Extrait du livre Des airs sauvages
Des airs sauvages de Thomas Scotto et Manon Karsenti aux éditions du Pourquoi Pas
Des airs sauvages
« C’est peut-être Mozart, le gosse qui tambourine, les deux poings sur l’bazar, des batteries de cuisine. Jamais on le saura, l’autocar du collège passe pas par Opéra, râpé pour le solfège » Allain Leprest
C’est l’image de son skate dévalant le pavé que je garderai longtemps… Rue Jean Jaurès. — Jaurès ? Encore un homme inconnu… pour un trottoir célèbre ! j’avais fanfaronné, tout haut, la première fois qu’on s’y était retrouvés. Et le groupe avait beuglé notre cri de ralliement en signe de félicitation. Quelque chose entre le chant du coq et le grognement de l’orage. Je n’étais pas le plus mauvais en matière de punchline… depuis toujours c’était mon petit pouvoir.
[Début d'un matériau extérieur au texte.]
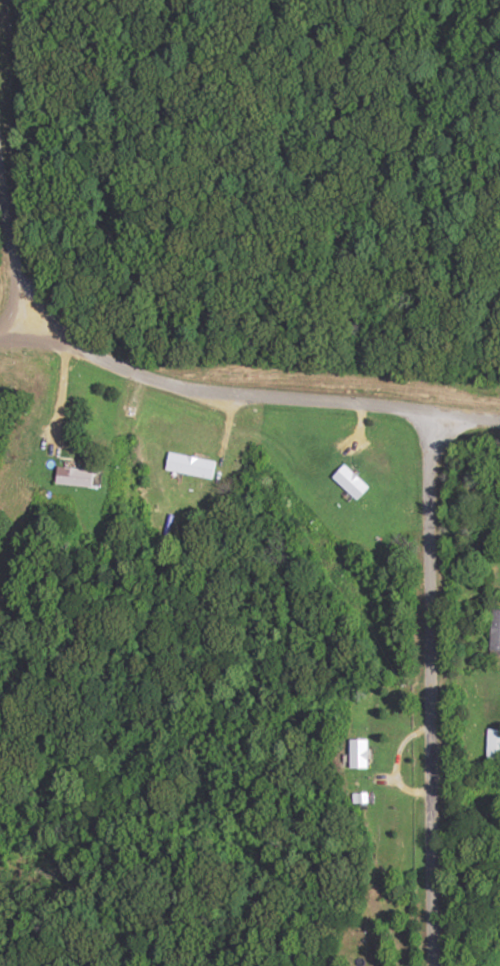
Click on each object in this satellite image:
road: (17, 246)
road: (17, 329)
road: (484, 388)
road: (262, 392)
building: (192, 465)
building: (78, 476)
building: (353, 480)
building: (496, 629)
road: (432, 688)
building: (494, 748)
building: (359, 753)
Bientôt célèbre, j’aurais dû préciser. Un trottoir bientôt célèbre puisqu’après avoir traîné dans tous les recoins de la ville, après avoir testé les bancs de plusieurs places et les escaliers creusés du parvis de l’église… tout le monde était tombé d’accord : cette rue serait la piste idéale ! La nôtre. Très peu de circulation. Un faux plat dans son début, quelques dénivelés plutôt secs et une pente qui allait croissante jusqu’à devenir vertigineuse sur la fin. Pour les plus intrépides ? Les angles des larges marches de certaines devantures, des slides en pointillés, sur tout le trajet. C’était loin d’être San Francisco mais tout de même un bon début de paradis. Une rue suffisamment « déferlante » pour nous donner des airs sauvages. C’est ce que nous avions conclu. Oui, bientôt célèbre, ´Jaurès, puisqu’on se préparait à lui faire vivre ses plus beaux jours de trottoirs ! Son plus grand terrain de jeux… et qu’il allait devenir l’épicentre d’une ville trop endormie, grâce à nous. Souvent, les jeunes essaient de chasser les vieux de leur territoire. Pourtant, l’idée n’était pas de faire peur. Non, seulement de passer du bon temps.